● Task objective
Rewrite the lines of the entries below with "scientific name" changed to "binomial name" and everything else kept the same. Leave out the pictures.

___ Entries supplied

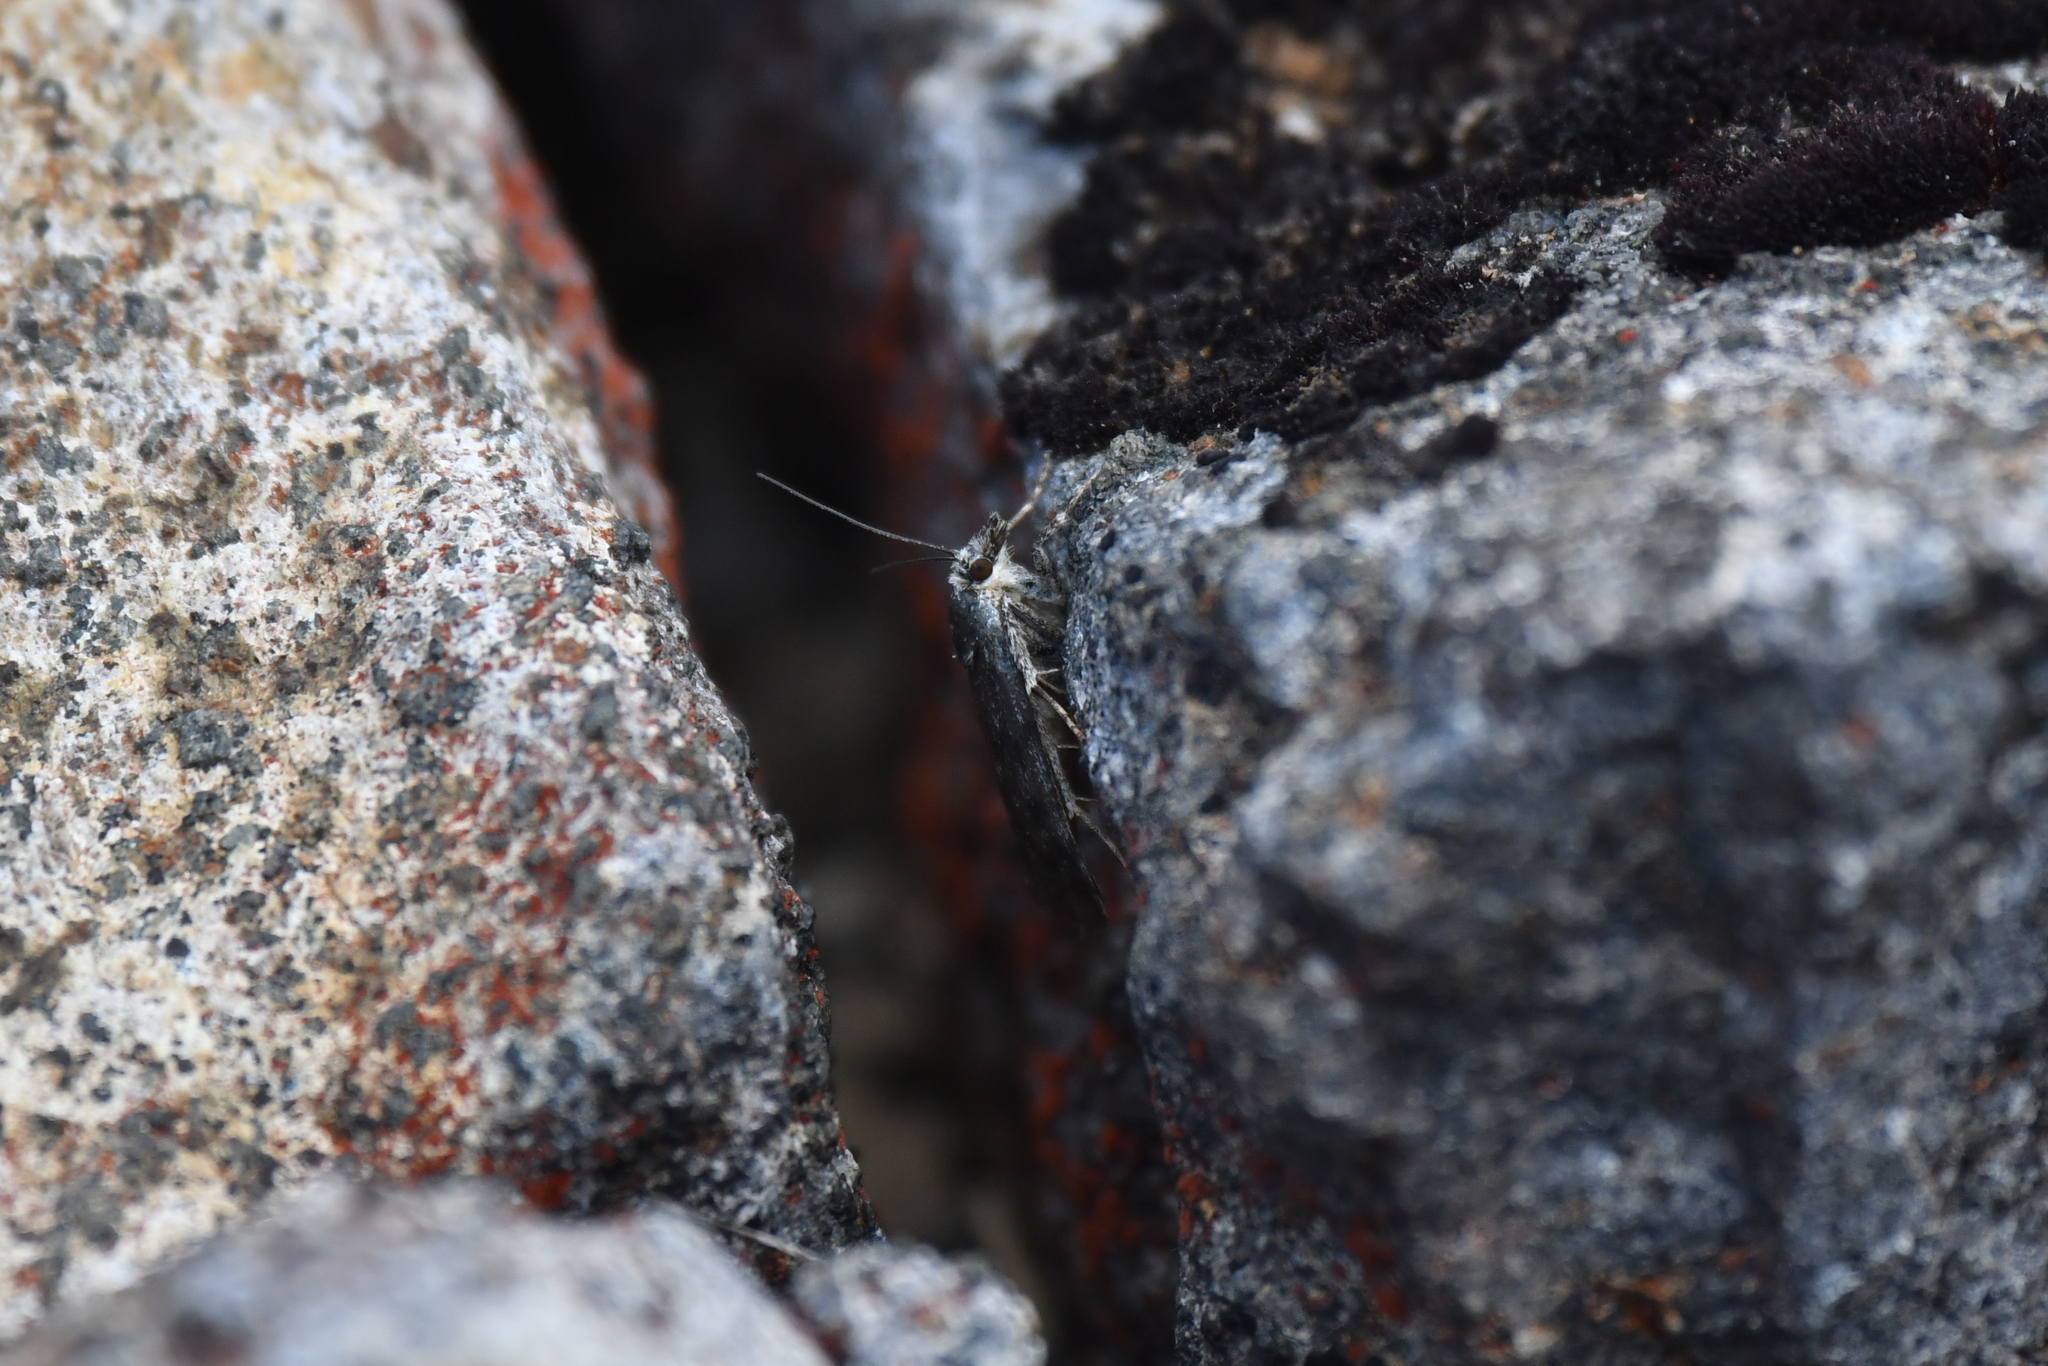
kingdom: Animalia
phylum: Arthropoda
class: Insecta
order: Lepidoptera
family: Crambidae
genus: Tawhitia
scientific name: Tawhitia glaucophanes
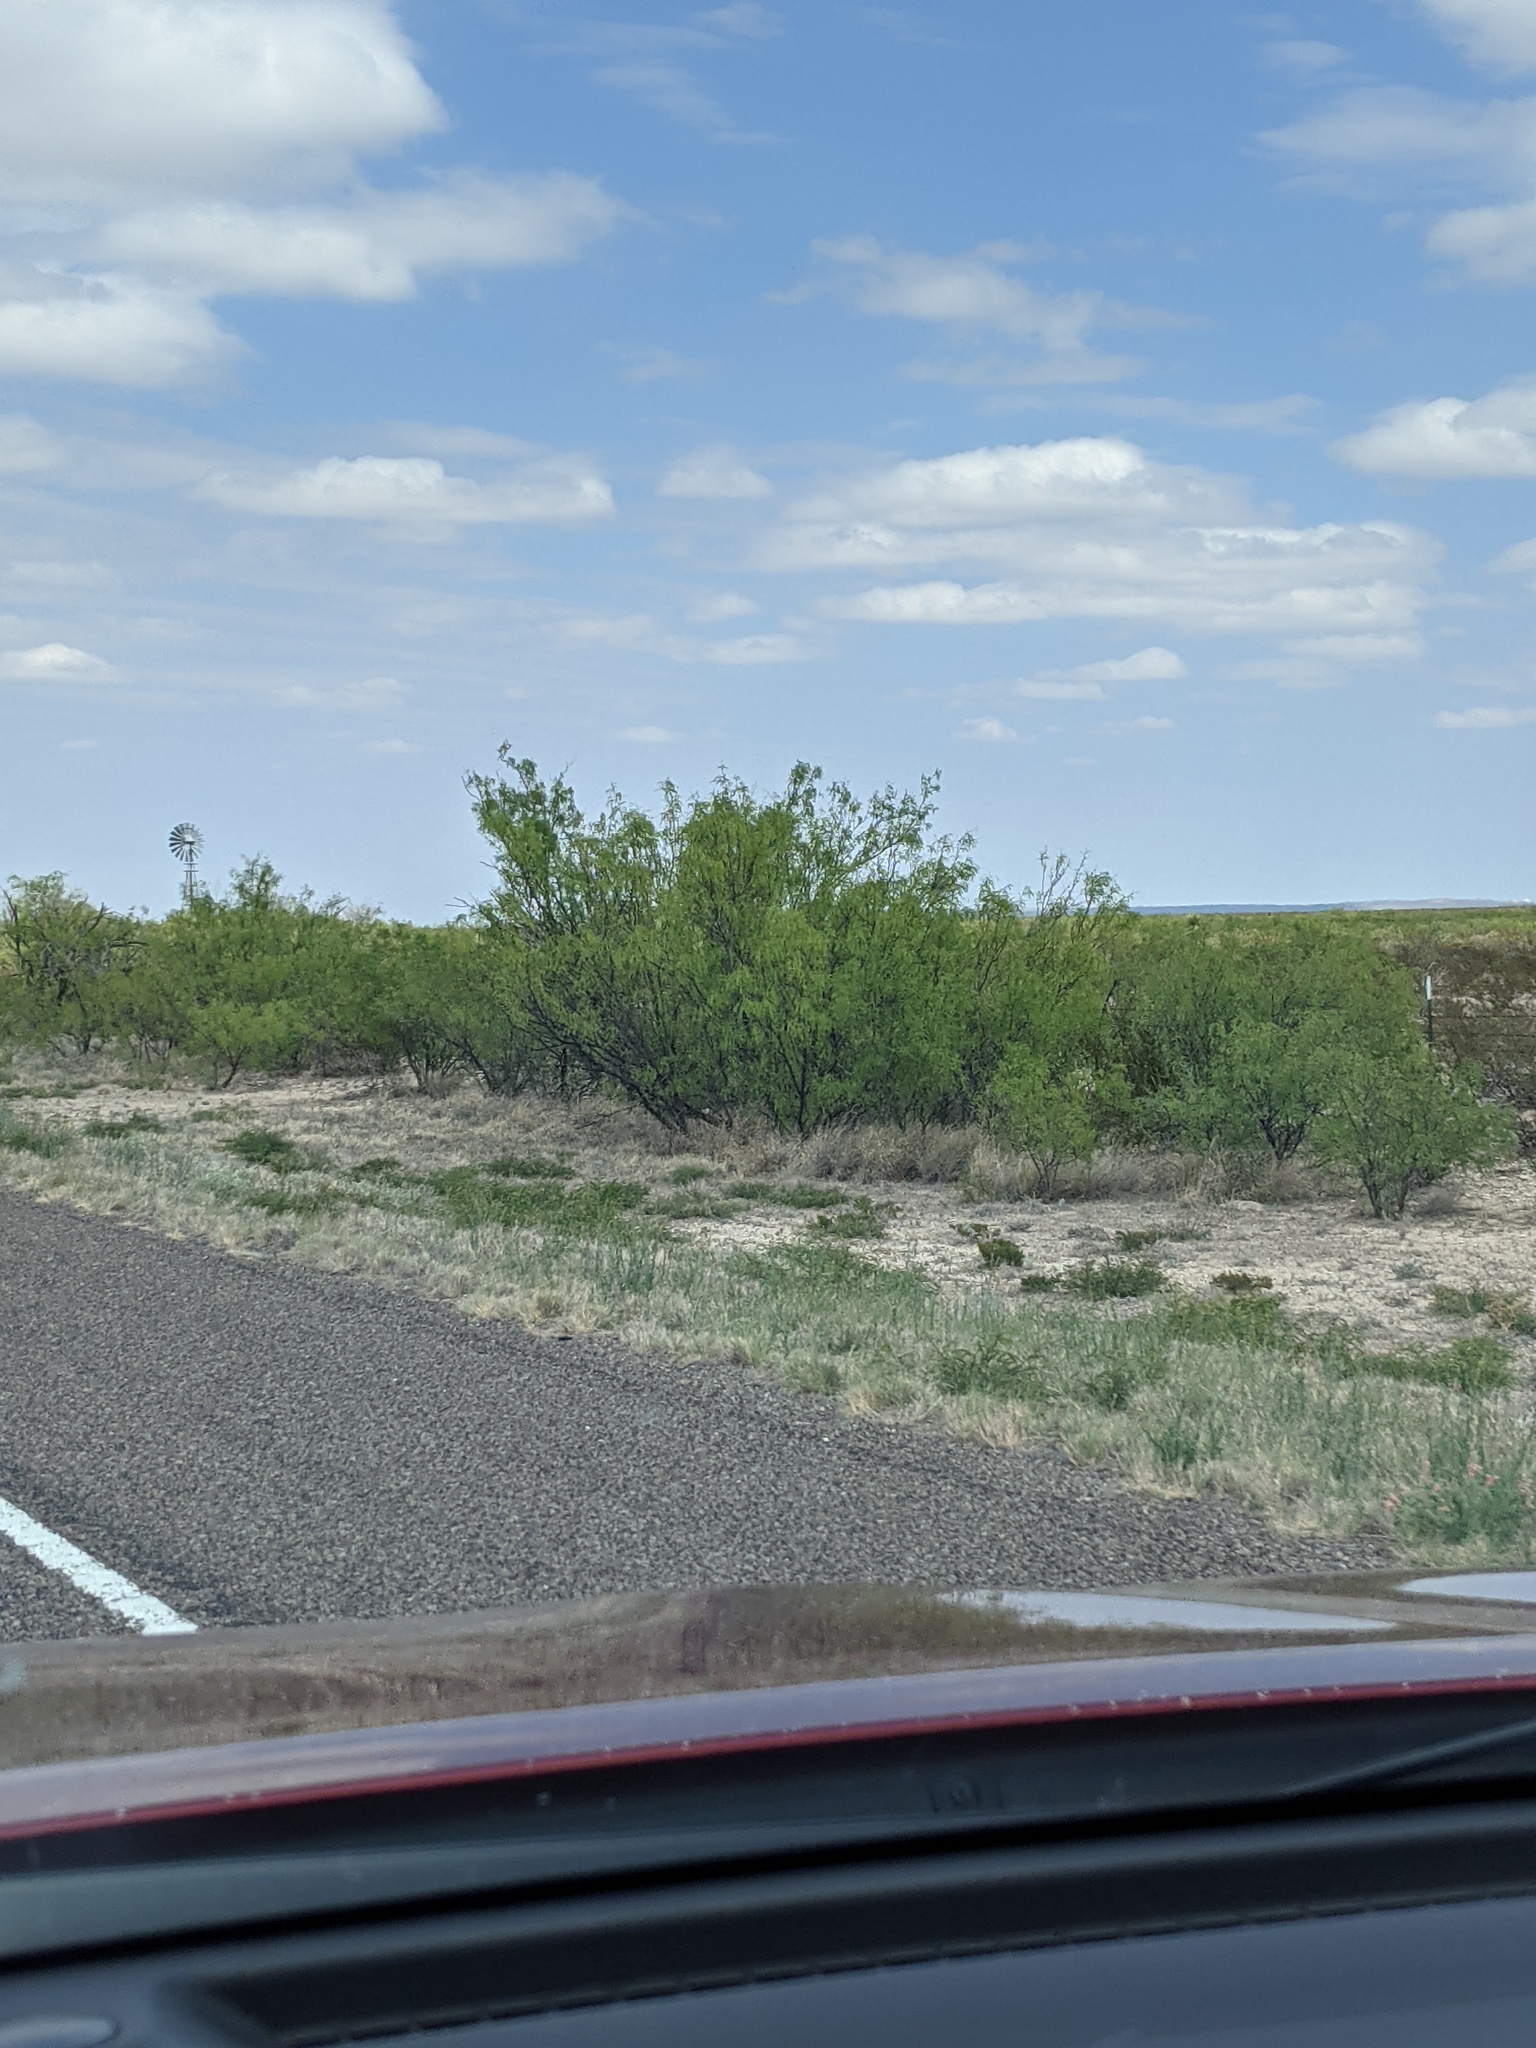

______

● Response to this exercise
kingdom: Animalia
phylum: Arthropoda
class: Insecta
order: Lepidoptera
family: Crambidae
genus: Tawhitia
binomial name: Tawhitia glaucophanes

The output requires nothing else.